** Text section **
★ ★ ★ ★
6.4. Security Posture Analysis

6.4.1. Most Secure Clients

Based on our analysis, the most secure clients are Claude Desktop (Anthropic) and Cline. In particular, Claude Desktop has the following features:
  • Strong ethical guidelines are built into the model behavior.
  • A comprehensive content policy is enforced.
  • Suspicious requests are consistently refused.
  • No successful attacks were observed across all tested vectors.
  • User education is integrated into security responses.
For Cline, we noticed the following:
  • Sophisticated pattern-based injection detection.
  • Explicit and informative security warnings.
  • Proactive user education during security incidents.
  • Transparent communication about detected risks.
  • Consistent security posture across attack types.

6.4.2. Most Vulnerable Client

Among the evaluated clients, we consider Cursor the most vulnerable one due to the following reasons:
  • There is no tool description validation implemented.
  • It does not have parameter inspection or filtering.
  • There is a complete absence of security warnings.
  • It blindly trusts all server-provided metadata.
  • All four attacks were successful.
Therefore, we recommend urgent and comprehensive security improvements for Cursor.

6.4.3. Partially Protected Clients

Other clients—Continue, Gemini CLI, Claude Code, and Langflow—are partially secure based on the following:
  • Some attacks were successfully blocked, and others were partially successful or context-dependent.
★ ★ ★ ★
Dataset entries:

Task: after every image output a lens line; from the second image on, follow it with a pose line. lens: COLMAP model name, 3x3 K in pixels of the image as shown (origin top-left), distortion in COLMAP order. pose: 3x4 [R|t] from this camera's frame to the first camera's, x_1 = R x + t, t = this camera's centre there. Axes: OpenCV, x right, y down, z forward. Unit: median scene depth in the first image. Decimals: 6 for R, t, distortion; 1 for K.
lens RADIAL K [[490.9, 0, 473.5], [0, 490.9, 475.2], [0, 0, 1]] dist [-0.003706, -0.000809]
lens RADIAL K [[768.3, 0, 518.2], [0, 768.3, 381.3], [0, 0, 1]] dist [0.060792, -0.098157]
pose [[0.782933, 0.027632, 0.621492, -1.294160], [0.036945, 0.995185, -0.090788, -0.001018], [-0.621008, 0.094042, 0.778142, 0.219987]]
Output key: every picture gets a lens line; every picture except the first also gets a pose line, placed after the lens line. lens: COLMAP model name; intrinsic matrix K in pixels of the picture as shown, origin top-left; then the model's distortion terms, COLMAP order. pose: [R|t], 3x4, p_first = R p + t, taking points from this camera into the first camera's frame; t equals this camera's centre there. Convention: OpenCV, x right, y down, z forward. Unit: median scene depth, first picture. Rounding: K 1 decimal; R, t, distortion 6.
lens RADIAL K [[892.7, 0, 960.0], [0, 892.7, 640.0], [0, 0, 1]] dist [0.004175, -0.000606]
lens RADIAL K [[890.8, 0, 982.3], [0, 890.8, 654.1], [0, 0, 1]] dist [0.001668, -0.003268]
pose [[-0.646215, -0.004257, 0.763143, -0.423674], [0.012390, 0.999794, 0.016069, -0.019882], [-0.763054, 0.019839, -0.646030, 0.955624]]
★ ★ ★ ★
** Using the information **
a. Which clients does the security posture analysis describe as partially secure?
b. Return word for word the passage of the security posture analysis starting with "6.4. Security Posture" and going on through "pattern-based injection detection.".

** Written responses **
a. Continue, Gemini CLI, Claude Code, and Langflow.

b.
6.4. Security Posture Analysis

6.4.1. Most Secure Clients

Based on our analysis, the most secure clients are Claude Desktop (Anthropic) and Cline. In particular, Claude Desktop has the following features:
  • Strong ethical guidelines are built into the model behavior.
  • A comprehensive content policy is enforced.
  • Suspicious requests are consistently refused.
  • No successful attacks were observed across all tested vectors.
  • User education is integrated into security responses.
For Cline, we noticed the following:
  • Sophisticated pattern-based injection detection.